1915 habe es 2500 armenische Monumente auf anatolischem Gebiet gegeben, erinnert der Politologe Cengiz Aktar. "Kirchen, Klöster, Schulen, große Gebäude. Nur 250 sind übrig. Meistens sind sie in schlechtem Zustand. Es ist eine totale Auslöschung, ein totaler Völkermord."
Lebhafte Debatte in der Türkei über die eigene Geschichte
Noch vor nicht allzu langer Zeit reichte die Erwähnung des Begriffs Völkermord im Zusammenhang mit Armeniern, um in der Türkei vor Gericht zu landen. Doch in der türkischen Zivilgesellschaft werde heute sehr lebhaft und offen darüber diskutiert, versichert Garo Paylan, der Koordinator für armenische Schulen in Istanbul: "Die Vernichtung der Armenier fand zu einer Zeit statt, als eine Nation geschaffen werden sollte.
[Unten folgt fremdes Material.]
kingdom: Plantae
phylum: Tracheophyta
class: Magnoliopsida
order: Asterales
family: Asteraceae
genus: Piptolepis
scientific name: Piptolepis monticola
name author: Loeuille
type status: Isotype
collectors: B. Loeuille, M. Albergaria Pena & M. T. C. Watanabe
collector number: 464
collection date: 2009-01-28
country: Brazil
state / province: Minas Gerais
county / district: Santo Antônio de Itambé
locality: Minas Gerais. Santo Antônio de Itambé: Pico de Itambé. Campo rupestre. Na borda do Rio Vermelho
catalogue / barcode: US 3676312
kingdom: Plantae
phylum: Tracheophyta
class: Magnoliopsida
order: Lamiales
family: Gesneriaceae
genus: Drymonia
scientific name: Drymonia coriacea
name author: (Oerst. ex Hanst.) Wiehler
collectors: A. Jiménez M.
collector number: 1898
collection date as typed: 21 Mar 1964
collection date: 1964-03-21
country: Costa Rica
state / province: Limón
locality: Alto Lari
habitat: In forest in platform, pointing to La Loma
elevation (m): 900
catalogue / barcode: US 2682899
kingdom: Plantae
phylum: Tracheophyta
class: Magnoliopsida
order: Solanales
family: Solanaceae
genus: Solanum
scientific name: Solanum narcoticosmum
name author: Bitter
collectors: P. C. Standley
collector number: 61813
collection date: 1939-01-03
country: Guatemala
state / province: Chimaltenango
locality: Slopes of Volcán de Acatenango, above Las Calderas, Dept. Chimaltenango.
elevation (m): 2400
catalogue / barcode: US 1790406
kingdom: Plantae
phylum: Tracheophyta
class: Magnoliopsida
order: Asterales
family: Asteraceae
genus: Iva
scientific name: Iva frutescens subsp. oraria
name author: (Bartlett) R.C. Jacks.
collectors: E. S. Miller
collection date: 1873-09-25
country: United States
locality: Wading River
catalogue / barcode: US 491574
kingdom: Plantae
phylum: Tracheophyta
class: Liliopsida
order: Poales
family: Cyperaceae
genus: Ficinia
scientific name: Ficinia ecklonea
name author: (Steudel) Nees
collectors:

Vertriebene muslimische Türken vom Balkan, sollten mit den Kernlandtürken zu einer Nation verschmolzen werden. Man musste ihnen etwas bieten. Zum Beispiel die Immobilien und die Felder der Armenier."
Die damals im Osmanischen Reich regierende Partei für Einheit und Fortschritt habe im Zuge der verlorenen Balkankriege die Losung von der ethno-religiösen Homogenisierung Anatoliens ausgegeben. Konkret: nicht-türkische und nicht-muslimische Gruppen sollten deportiert werden. Kurden, Aleviten, Lasen, Tscherkessen und viele andere wurden aufgrund ihres muslimischen Glaubens als Türken angesehen. Griechen, Armenier, Aramäer, Syrianer und andere Christen mussten weg. So sei die Gründungslegende von der sunnitisch-muslimischen Republik türkischer Nation entstanden, erklärt Paylan.
"Die vor 100 Jahren geschaffene Nation basiert auf einer Lüge"
"Was wir vom Staat erwarten, ist, dass er seine Bürger und die Gesellschaft nicht mehr belügt. Die vor 100 Jahren geschaffene Nation basiert auf einer Lüge. Wir leben mit diesen Menschen, die an diese Lüge glauben. Die Menschen sind fest davon überzeugt, dass diese Nation eine glorreiche Gründerzeit hatte. Wir wollen, dass sich diese Gesellschaft mit ihrer Geschichte auseinandersetzt, damit solche Verbrechen nie wieder begangen werden", fordert Paylan.
Die türkische Nation sei sich keiner Schuld bewusst, stellt Präsident Erdogan im Brustton der Überzeugung fest: "Es steht völlig außer Frage, dass auf der Türkei kein Flecken oder Schatten namens Völkermord lastet."